### Objective
Copy every line of the items below without changing anything.

──────────────────────────────

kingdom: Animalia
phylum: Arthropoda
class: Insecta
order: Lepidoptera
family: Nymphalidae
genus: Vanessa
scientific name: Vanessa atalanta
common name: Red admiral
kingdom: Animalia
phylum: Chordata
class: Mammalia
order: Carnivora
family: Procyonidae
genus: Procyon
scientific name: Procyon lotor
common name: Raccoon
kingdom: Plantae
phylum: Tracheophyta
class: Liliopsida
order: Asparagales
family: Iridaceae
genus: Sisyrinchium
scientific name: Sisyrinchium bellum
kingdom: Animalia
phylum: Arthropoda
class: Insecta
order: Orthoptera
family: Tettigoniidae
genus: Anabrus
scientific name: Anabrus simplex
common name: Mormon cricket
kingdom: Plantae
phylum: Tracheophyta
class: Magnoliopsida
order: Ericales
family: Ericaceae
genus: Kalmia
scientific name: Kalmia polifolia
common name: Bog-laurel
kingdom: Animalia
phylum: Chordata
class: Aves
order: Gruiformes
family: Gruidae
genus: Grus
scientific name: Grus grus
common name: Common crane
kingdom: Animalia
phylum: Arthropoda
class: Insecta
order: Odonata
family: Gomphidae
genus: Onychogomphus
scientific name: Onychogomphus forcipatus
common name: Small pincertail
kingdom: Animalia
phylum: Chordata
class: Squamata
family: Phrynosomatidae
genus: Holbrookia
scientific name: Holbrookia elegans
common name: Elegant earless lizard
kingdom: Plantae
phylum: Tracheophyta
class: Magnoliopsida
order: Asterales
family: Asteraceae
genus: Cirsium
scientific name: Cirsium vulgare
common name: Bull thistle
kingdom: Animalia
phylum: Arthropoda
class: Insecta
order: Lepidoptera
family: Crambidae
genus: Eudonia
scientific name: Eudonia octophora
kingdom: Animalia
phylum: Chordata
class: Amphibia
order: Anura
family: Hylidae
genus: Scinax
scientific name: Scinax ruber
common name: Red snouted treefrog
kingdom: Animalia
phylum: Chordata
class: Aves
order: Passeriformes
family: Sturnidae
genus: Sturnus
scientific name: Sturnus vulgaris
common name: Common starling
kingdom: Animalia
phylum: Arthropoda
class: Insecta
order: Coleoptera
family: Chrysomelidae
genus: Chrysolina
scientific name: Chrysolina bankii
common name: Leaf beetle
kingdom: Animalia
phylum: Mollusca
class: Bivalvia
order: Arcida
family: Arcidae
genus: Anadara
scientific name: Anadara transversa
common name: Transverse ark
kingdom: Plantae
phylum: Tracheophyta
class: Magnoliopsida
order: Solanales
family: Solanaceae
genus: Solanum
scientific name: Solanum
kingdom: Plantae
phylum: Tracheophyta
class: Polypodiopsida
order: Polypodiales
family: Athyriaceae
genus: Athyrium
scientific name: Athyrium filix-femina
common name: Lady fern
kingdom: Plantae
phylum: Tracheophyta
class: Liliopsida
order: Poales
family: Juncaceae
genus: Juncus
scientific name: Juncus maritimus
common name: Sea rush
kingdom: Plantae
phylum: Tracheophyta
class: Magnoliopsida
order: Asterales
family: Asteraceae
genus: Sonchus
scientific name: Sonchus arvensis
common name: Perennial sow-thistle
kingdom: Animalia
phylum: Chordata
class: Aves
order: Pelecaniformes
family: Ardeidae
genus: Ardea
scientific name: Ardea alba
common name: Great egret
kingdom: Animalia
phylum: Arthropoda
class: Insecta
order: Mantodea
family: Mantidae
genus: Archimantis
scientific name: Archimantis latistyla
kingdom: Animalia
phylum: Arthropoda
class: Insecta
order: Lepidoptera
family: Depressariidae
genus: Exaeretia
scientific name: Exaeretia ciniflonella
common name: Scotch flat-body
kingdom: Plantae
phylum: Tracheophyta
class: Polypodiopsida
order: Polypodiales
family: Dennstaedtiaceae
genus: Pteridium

──────────────────────────────

### Answer to this exercise
kingdom: Animalia
phylum: Arthropoda
class: Insecta
order: Lepidoptera
family: Nymphalidae
genus: Vanessa
scientific name: Vanessa atalanta
common name: Red admiral
kingdom: Animalia
phylum: Chordata
class: Mammalia
order: Carnivora
family: Procyonidae
genus: Procyon
scientific name: Procyon lotor
common name: Raccoon
kingdom: Plantae
phylum: Tracheophyta
class: Liliopsida
order: Asparagales
family: Iridaceae
genus: Sisyrinchium
scientific name: Sisyrinchium bellum
kingdom: Animalia
phylum: Arthropoda
class: Insecta
order: Orthoptera
family: Tettigoniidae
genus: Anabrus
scientific name: Anabrus simplex
common name: Mormon cricket
kingdom: Plantae
phylum: Tracheophyta
class: Magnoliopsida
order: Ericales
family: Ericaceae
genus: Kalmia
scientific name: Kalmia polifolia
common name: Bog-laurel
kingdom: Animalia
phylum: Chordata
class: Aves
order: Gruiformes
family: Gruidae
genus: Grus
scientific name: Grus grus
common name: Common crane
kingdom: Animalia
phylum: Arthropoda
class: Insecta
order: Odonata
family: Gomphidae
genus: Onychogomphus
scientific name: Onychogomphus forcipatus
common name: Small pincertail
kingdom: Animalia
phylum: Chordata
class: Squamata
family: Phrynosomatidae
genus: Holbrookia
scientific name: Holbrookia elegans
common name: Elegant earless lizard
kingdom: Plantae
phylum: Tracheophyta
class: Magnoliopsida
order: Asterales
family: Asteraceae
genus: Cirsium
scientific name: Cirsium vulgare
common name: Bull thistle
kingdom: Animalia
phylum: Arthropoda
class: Insecta
order: Lepidoptera
family: Crambidae
genus: Eudonia
scientific name: Eudonia octophora
kingdom: Animalia
phylum: Chordata
class: Amphibia
order: Anura
family: Hylidae
genus: Scinax
scientific name: Scinax ruber
common name: Red snouted treefrog
kingdom: Animalia
phylum: Chordata
class: Aves
order: Passeriformes
family: Sturnidae
genus: Sturnus
scientific name: Sturnus vulgaris
common name: Common starling
kingdom: Animalia
phylum: Arthropoda
class: Insecta
order: Coleoptera
family: Chrysomelidae
genus: Chrysolina
scientific name: Chrysolina bankii
common name: Leaf beetle
kingdom: Animalia
phylum: Mollusca
class: Bivalvia
order: Arcida
family: Arcidae
genus: Anadara
scientific name: Anadara transversa
common name: Transverse ark
kingdom: Plantae
phylum: Tracheophyta
class: Magnoliopsida
order: Solanales
family: Solanaceae
genus: Solanum
scientific name: Solanum
kingdom: Plantae
phylum: Tracheophyta
class: Polypodiopsida
order: Polypodiales
family: Athyriaceae
genus: Athyrium
scientific name: Athyrium filix-femina
common name: Lady fern
kingdom: Plantae
phylum: Tracheophyta
class: Liliopsida
order: Poales
family: Juncaceae
genus: Juncus
scientific name: Juncus maritimus
common name: Sea rush
kingdom: Plantae
phylum: Tracheophyta
class: Magnoliopsida
order: Asterales
family: Asteraceae
genus: Sonchus
scientific name: Sonchus arvensis
common name: Perennial sow-thistle
kingdom: Animalia
phylum: Chordata
class: Aves
order: Pelecaniformes
family: Ardeidae
genus: Ardea
scientific name: Ardea alba
common name: Great egret
kingdom: Animalia
phylum: Arthropoda
class: Insecta
order: Mantodea
family: Mantidae
genus: Archimantis
scientific name: Archimantis latistyla
kingdom: Animalia
phylum: Arthropoda
class: Insecta
order: Lepidoptera
family: Depressariidae
genus: Exaeretia
scientific name: Exaeretia ciniflonella
common name: Scotch flat-body
kingdom: Plantae
phylum: Tracheophyta
class: Polypodiopsida
order: Polypodiales
family: Dennstaedtiaceae
genus: Pteridium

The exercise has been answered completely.